**AUFGABENSTELLUNG:**
(a) Nennen Sie sämtliche Zahlen, die im folgenden Text über Börseneuphorie und Arbeitsmarktlage vorkommen.
(b) Knüpfen Sie an den folgenden Text über Börseneuphorie und Arbeitsmarktlage an, und schreiben Sie ihn nach dessen letztem Satz weiter.

„Macroeconomics is mostly ex-post storytelling.“ (Russel Roberts, GMU)
Der Gegensatz könnte kaum größer sein. Die Börsen weltweit sind schon seit Monaten in euphorischer Stimmung. Ein steiler wirtschaftlicher Aufschwung scheint kaum noch zu verhindern. Die reale Wirtschaft teilt diesen Optimismus allerdings (noch) nicht. Das Ende des Abschwungs zeichnet sich zwar ab, der Aufschwung ist aber labil. In den USA scheinen sich die schlimmsten Befürchtungen zu bewahrheiten. Die Arbeitslosenquote erreicht Werte wie zuletzt vor 25 Jahren. Mit annährender Vollbeschäftigung wird dort frühestens wieder zwischen 2013 und 2017 gerechnet. Es besteht wenig Hoffnung, dass diese Entwicklung an Europa vorbeigehen wird. Kein Wunder, dass die Nervosität der Politik dieseits und jenseits des Atlantiks wächst. Schon denken die ersten über weitere Konjunkturprogramme nach. Noch mehr staatliche Beschäftigung scheint nicht mehr ausgeschlossen, auch nicht in den USA. Damit soll das Schlimmste auf den Arbeitsmärkten verhindert werden.

[Gesammelte Daten]
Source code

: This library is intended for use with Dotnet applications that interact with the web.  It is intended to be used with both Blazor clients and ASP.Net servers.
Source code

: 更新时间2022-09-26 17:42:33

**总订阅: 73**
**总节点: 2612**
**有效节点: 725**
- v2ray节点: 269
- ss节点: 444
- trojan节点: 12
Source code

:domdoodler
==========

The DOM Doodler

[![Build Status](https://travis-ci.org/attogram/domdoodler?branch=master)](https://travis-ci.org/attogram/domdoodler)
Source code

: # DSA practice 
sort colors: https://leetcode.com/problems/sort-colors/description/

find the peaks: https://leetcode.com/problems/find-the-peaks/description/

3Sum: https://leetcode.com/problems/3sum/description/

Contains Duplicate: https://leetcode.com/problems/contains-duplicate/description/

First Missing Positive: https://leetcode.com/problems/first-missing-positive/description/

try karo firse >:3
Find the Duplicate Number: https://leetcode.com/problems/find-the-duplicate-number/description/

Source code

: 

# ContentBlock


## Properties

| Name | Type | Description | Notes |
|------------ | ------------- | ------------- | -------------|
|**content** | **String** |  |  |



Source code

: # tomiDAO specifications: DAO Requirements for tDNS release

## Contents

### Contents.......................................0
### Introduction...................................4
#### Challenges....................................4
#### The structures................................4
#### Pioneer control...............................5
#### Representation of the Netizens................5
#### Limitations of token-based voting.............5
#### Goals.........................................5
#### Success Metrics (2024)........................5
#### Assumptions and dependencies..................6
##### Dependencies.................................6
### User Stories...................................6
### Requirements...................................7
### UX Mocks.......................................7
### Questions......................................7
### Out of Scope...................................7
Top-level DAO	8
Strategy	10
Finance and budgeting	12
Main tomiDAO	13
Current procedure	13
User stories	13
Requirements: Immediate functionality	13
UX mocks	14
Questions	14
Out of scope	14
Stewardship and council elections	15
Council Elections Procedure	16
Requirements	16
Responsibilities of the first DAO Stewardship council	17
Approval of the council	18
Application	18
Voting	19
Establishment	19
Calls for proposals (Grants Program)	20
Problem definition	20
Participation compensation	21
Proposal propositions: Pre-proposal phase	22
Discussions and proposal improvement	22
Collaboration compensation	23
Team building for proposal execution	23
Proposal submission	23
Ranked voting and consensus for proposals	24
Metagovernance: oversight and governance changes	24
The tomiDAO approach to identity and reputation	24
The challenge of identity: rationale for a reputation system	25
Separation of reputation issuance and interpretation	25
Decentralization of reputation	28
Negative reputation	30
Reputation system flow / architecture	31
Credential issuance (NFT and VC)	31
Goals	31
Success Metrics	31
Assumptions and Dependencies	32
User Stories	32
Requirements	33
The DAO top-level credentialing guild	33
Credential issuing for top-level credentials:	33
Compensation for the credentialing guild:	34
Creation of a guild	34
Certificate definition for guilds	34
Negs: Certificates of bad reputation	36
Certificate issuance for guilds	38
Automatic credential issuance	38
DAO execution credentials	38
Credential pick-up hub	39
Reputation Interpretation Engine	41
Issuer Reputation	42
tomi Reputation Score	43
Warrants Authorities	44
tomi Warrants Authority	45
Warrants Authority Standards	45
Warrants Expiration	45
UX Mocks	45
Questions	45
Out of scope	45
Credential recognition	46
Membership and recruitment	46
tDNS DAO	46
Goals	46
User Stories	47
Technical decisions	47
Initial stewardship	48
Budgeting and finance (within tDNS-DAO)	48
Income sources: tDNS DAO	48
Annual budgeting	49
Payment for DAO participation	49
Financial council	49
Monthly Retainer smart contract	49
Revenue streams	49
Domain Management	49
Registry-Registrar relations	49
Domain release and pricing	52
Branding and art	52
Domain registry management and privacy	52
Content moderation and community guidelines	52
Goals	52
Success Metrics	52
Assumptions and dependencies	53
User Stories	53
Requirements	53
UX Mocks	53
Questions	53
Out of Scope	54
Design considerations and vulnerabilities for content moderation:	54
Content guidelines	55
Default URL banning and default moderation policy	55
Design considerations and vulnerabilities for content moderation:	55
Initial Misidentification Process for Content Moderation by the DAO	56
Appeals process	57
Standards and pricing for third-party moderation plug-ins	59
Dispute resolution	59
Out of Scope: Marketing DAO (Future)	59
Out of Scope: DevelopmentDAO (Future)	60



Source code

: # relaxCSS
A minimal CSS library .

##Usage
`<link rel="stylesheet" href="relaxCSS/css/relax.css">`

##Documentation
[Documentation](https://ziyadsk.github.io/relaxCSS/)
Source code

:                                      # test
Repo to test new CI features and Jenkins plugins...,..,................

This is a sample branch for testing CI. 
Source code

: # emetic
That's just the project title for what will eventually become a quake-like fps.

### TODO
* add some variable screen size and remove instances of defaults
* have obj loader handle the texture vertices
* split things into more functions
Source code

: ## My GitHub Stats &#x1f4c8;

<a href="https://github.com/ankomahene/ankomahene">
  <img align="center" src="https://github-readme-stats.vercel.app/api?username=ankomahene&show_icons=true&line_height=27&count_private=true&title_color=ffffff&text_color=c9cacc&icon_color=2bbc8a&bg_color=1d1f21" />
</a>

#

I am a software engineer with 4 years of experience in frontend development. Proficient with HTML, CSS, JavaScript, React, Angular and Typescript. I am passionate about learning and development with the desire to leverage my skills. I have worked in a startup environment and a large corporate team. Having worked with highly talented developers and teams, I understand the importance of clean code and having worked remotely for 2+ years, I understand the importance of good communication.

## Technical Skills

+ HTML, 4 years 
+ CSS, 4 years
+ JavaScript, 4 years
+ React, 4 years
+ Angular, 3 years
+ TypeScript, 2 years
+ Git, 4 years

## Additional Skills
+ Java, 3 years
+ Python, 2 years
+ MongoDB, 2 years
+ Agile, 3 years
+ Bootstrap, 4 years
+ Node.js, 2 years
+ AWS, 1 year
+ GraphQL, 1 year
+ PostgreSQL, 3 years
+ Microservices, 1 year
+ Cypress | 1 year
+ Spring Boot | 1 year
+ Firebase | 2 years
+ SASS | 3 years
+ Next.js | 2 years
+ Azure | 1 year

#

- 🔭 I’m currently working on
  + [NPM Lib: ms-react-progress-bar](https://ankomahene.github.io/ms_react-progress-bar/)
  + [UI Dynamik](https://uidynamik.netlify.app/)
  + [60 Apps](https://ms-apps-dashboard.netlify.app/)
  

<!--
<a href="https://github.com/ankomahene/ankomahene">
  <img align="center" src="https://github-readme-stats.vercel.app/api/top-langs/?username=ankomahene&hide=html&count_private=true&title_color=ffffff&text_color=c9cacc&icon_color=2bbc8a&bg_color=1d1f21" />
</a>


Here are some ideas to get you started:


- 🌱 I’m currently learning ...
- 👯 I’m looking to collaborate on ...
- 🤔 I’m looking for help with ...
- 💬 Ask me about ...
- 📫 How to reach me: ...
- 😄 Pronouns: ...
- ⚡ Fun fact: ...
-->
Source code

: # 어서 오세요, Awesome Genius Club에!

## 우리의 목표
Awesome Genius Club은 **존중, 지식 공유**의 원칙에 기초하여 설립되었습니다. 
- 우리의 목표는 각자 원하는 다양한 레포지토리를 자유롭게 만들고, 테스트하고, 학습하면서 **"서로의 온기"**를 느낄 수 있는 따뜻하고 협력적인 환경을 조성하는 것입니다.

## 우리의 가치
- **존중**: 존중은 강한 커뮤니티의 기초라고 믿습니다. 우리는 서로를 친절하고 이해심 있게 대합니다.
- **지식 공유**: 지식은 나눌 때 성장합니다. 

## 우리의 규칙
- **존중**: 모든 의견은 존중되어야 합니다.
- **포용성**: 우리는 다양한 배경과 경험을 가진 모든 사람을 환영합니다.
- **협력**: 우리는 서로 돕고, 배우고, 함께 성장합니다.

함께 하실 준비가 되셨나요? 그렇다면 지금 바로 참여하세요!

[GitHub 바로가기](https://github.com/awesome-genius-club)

**ANTWORTEN JE AUFGABE:**
(a) 25, 2013, 2017

(b)
Schwere Einschläge
Die wirtschaftlichen Einschläge im letzten Jahr waren gewaltig. Sie fielen größer aus als alle Einbrüche der Nachkriegszeit. Mit dem Schock der „Großen Depression“ sind sie dennoch nicht vergleichbar. Die spannende Frage bleibt: Wie wirkt sich die „Große Rezession“ auf die Arbeitsmärkte aus? Die Antworten fallen unterschiedlich aus. Für viele handelt es sich zum ersten Mal seit den 30er Jahren um eine lupenreine keynesianische Situation. Als die Immobilienblase platzte, stürzten die wirtschaftlichen Akteure in tiefe ökonomische Unsicherheit. Sie reagierten lehrbuchhaft. Die Nachfrage nach geldnahen Aktiva nahm sprunghaft zu. Weltweit wurden deshalb riesige Konjunkturprogramme initiiert, um brachliegende Kapazitäten besser auszulasten. Ein schneller Aufschwung schien damit vorprogrammiert. Die Hoffnung war eine wirtschaftliche Entwicklung in Form eines V. Das funktioniert aber nur, wenn der Abschwung konjunktureller Natur ist.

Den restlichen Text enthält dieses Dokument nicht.